Poland's bruised currency recovers but hinges on macro data, Moody's review
The Polish zloty seems to be largely recovered from the pressure of a recent interest rate decision but is now hinged on global macro publications as well as Poland's credit rating revision by the Moody's agency due late Friday.
Poland’s currency has been under constant pressure since the start of September, when the country's Monetary Policy Council (MPC) surprised markets with a 75 basis points rate cut. This, along with the central bank's governor Adam Glapiński's dovish comments after the rates decision, pushed the currency from 4.46 to nearly 4.70 against the euro, a level last seen in March this year.
The MPC cut the main interest rate to 6 percent, arguing that the inflation, which was still in the double-digit area in August, was set to decline quickly.
Since then, the zloty has managed to trim part of its losses thanks to a bunch of soothing comments, including Glapiński's interview for the Polish Press Agency (PAP), in which he said that the room for interest rate cuts has narrowed markedly since the last rate decrease.
Foreign factors, however, are weighing on the currency. The Federal Reserve held the US interest rates unchanged on Wednesday, while also suggesting another rate hike before the end of the year and fewer rate cuts next year than initially expected amid inflation "too high for too long."
By contrast, the Swiss National Bank (SNB) and Bank of England (BoA) surprised markets on Thursday by keeping rates unchanged at 1.75 percent and 5.25 percent, respectively, against market expectations for 25 bps hikes.
Following the string of sittings by central banks, the focus is shifting. According to analysts from Poland's bank Millennium, now the global macro prints will be important, especially the flash Purchasing Managers Index (PMI) readings in the euro zone and in the US. Still, the US dollar is already stronger on the back of deteriorating global indicators for industry and services, they said.

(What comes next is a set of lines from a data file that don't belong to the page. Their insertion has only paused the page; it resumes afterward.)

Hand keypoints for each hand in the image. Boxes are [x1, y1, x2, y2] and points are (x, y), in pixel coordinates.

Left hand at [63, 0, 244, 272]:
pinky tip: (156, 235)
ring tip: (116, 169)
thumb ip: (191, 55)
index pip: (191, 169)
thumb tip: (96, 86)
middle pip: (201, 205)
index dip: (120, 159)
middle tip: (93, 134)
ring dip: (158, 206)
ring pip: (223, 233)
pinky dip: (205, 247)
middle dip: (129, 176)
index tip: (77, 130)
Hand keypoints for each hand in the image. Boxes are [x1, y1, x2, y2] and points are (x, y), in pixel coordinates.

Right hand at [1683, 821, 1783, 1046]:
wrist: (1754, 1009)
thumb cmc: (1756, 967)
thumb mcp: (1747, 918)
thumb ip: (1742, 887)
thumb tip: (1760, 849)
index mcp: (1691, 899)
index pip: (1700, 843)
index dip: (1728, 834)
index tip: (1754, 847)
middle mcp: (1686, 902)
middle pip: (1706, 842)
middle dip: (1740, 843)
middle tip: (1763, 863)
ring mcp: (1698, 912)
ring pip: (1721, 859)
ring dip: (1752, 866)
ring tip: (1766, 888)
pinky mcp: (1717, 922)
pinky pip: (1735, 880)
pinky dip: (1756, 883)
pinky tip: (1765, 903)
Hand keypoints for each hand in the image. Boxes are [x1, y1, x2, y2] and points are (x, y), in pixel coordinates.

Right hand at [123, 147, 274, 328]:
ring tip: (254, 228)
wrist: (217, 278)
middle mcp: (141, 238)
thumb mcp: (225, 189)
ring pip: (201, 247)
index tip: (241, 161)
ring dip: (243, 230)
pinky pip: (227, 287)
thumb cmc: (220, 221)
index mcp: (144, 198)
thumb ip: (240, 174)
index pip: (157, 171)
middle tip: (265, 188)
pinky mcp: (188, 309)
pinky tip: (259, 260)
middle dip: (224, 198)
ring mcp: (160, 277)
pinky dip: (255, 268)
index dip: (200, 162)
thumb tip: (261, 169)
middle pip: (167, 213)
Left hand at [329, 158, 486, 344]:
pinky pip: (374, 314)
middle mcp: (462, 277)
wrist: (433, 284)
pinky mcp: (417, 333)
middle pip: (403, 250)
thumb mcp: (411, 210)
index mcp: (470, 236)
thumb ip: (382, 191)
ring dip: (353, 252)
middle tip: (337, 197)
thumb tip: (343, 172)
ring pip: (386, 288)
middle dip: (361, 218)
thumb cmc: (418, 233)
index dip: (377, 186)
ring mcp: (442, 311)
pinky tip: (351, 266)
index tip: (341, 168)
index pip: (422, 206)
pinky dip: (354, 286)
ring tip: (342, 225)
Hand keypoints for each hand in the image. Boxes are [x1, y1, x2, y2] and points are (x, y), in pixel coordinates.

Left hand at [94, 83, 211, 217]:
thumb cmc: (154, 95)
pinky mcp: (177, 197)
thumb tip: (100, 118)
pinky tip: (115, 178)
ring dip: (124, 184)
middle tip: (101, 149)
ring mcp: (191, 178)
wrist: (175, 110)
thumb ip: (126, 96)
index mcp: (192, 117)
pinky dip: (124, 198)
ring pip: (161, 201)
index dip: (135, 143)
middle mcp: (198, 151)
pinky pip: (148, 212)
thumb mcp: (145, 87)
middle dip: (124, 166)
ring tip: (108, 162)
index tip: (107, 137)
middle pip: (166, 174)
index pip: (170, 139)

"A hawkish message" from the Fed is another factor supporting the USD, and a strong USD is usually not good news for the currencies of emerging markets, including the zloty.
"Thursday decisions by SNB and BoA have not managed to soothe a negative market sentiment, which led to a visible global depreciation of the UK pound and Swiss franc" said analysts of Poland's biggest bank, PKO BP.
"In such circumstances, the two main PLN pairs (PLN/EUR and PLN/USD - PAP) are behaving in a stable manner, demonstrating the strength of the Polish zloty, which again is appreciating versus the Hungarian and Czech currencies," they summed up.
The review of the Polish credit rating by Moody's slated for late Friday is a domestic factor with a significant role to play.
"It will be interesting to see how the agency perceives Poland's budget for the next year, as it assumes a significant increase in borrowing needs," Millennium analysts warned.